(Data provided Opens)
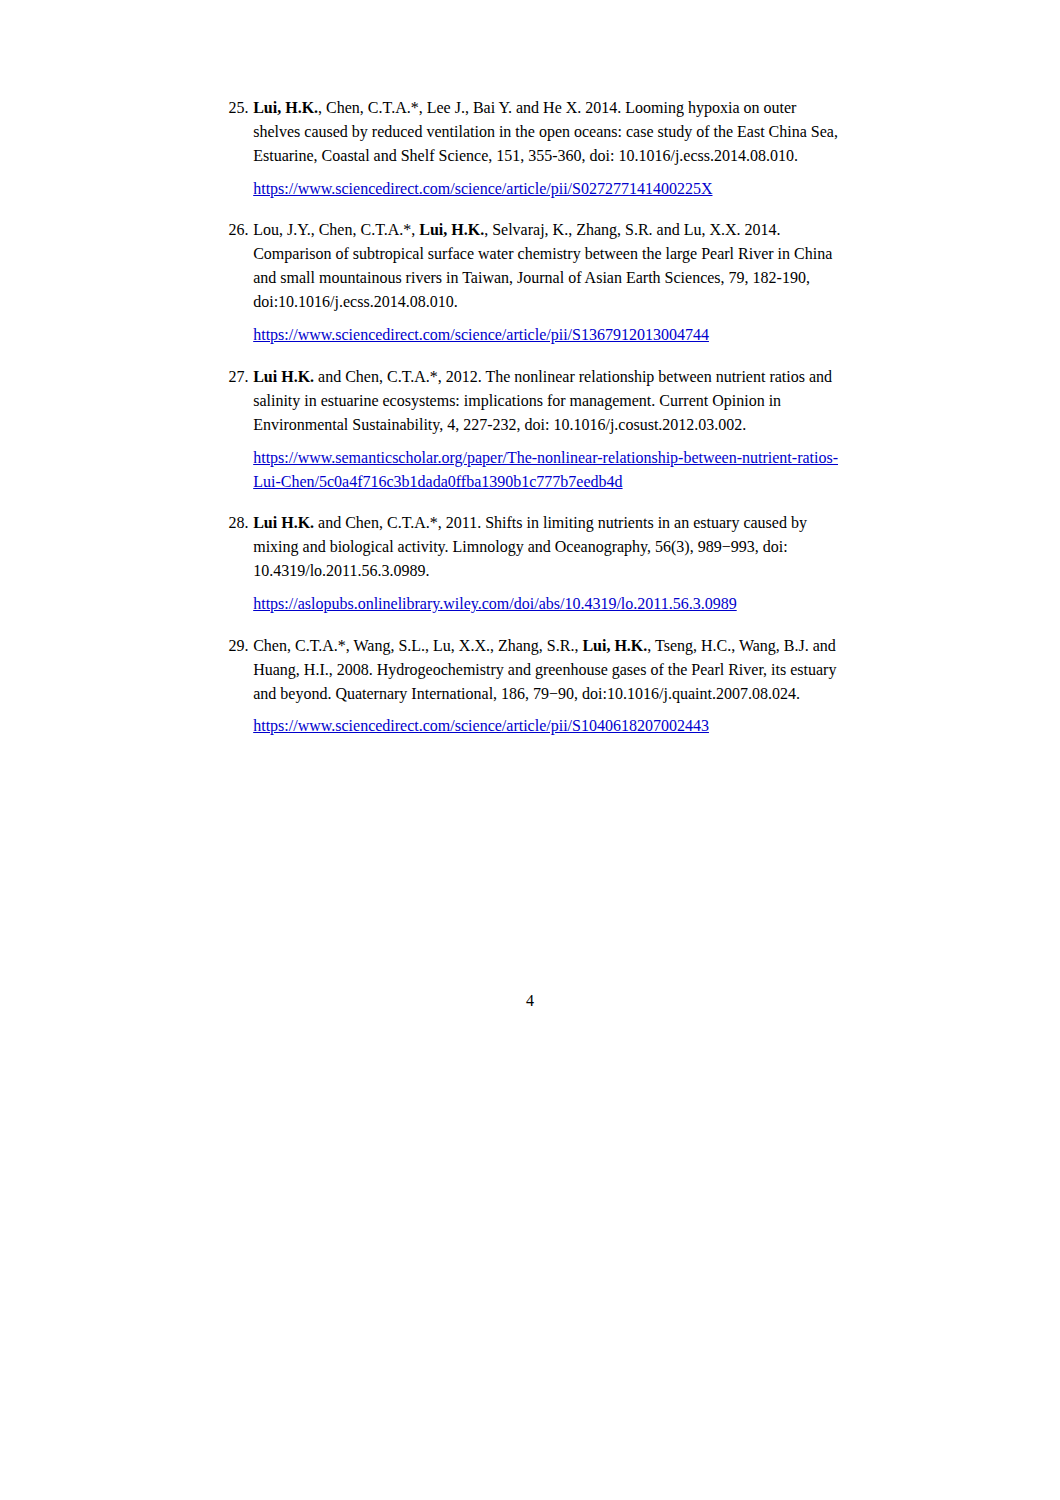25. Lui, H.K., Chen, C.T.A.*, Lee J., Bai Y. and He X. 2014. Looming hypoxia on outer shelves caused by reduced ventilation in the open oceans: case study of the East China Sea, Estuarine, Coastal and Shelf Science, 151, 355-360, doi: 10.1016/j.ecss.2014.08.010. https://www.sciencedirect.com/science/article/pii/S027277141400225X
26. Lou, J.Y., Chen, C.T.A.*, Lui, H.K., Selvaraj, K., Zhang, S.R. and Lu, X.X. 2014. Comparison of subtropical surface water chemistry between the large Pearl River in China and small mountainous rivers in Taiwan, Journal of Asian Earth Sciences, 79, 182-190, doi:10.1016/j.ecss.2014.08.010. https://www.sciencedirect.com/science/article/pii/S1367912013004744
27. Lui H.K. and Chen, C.T.A.*, 2012. The nonlinear relationship between nutrient ratios and salinity in estuarine ecosystems: implications for management. Current Opinion in Environmental Sustainability, 4, 227-232, doi: 10.1016/j.cosust.2012.03.002. https://www.semanticscholar.org/paper/The-nonlinear-relationship-between-nutrient-ratios-Lui-Chen/5c0a4f716c3b1dada0ffba1390b1c777b7eedb4d
28. Lui H.K. and Chen, C.T.A.*, 2011. Shifts in limiting nutrients in an estuary caused by mixing and biological activity. Limnology and Oceanography, 56(3), 989−993, doi: 10.4319/lo.2011.56.3.0989. https://aslopubs.onlinelibrary.wiley.com/doi/abs/10.4319/lo.2011.56.3.0989
29. Chen, C.T.A.*, Wang, S.L., Lu, X.X., Zhang, S.R., Lui, H.K., Tseng, H.C., Wang, B.J. and Huang, H.I., 2008. Hydrogeochemistry and greenhouse gases of the Pearl River, its estuary and beyond. Quaternary International, 186, 79−90, doi:10.1016/j.quaint.2007.08.024. https://www.sciencedirect.com/science/article/pii/S1040618207002443
4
(Data provided Closes)
Assignment. The response should hold only an exact repeat of the lines from the one with "27. Lui H.K." to the final line of the listing above.

Answer section.
27. Lui H.K. and Chen, C.T.A.*, 2012. The nonlinear relationship between nutrient ratios and salinity in estuarine ecosystems: implications for management. Current Opinion in Environmental Sustainability, 4, 227-232, doi: 10.1016/j.cosust.2012.03.002. https://www.semanticscholar.org/paper/The-nonlinear-relationship-between-nutrient-ratios-Lui-Chen/5c0a4f716c3b1dada0ffba1390b1c777b7eedb4d
28. Lui H.K. and Chen, C.T.A.*, 2011. Shifts in limiting nutrients in an estuary caused by mixing and biological activity. Limnology and Oceanography, 56(3), 989−993, doi: 10.4319/lo.2011.56.3.0989. https://aslopubs.onlinelibrary.wiley.com/doi/abs/10.4319/lo.2011.56.3.0989
29. Chen, C.T.A.*, Wang, S.L., Lu, X.X., Zhang, S.R., Lui, H.K., Tseng, H.C., Wang, B.J. and Huang, H.I., 2008. Hydrogeochemistry and greenhouse gases of the Pearl River, its estuary and beyond. Quaternary International, 186, 79−90, doi:10.1016/j.quaint.2007.08.024. https://www.sciencedirect.com/science/article/pii/S1040618207002443
4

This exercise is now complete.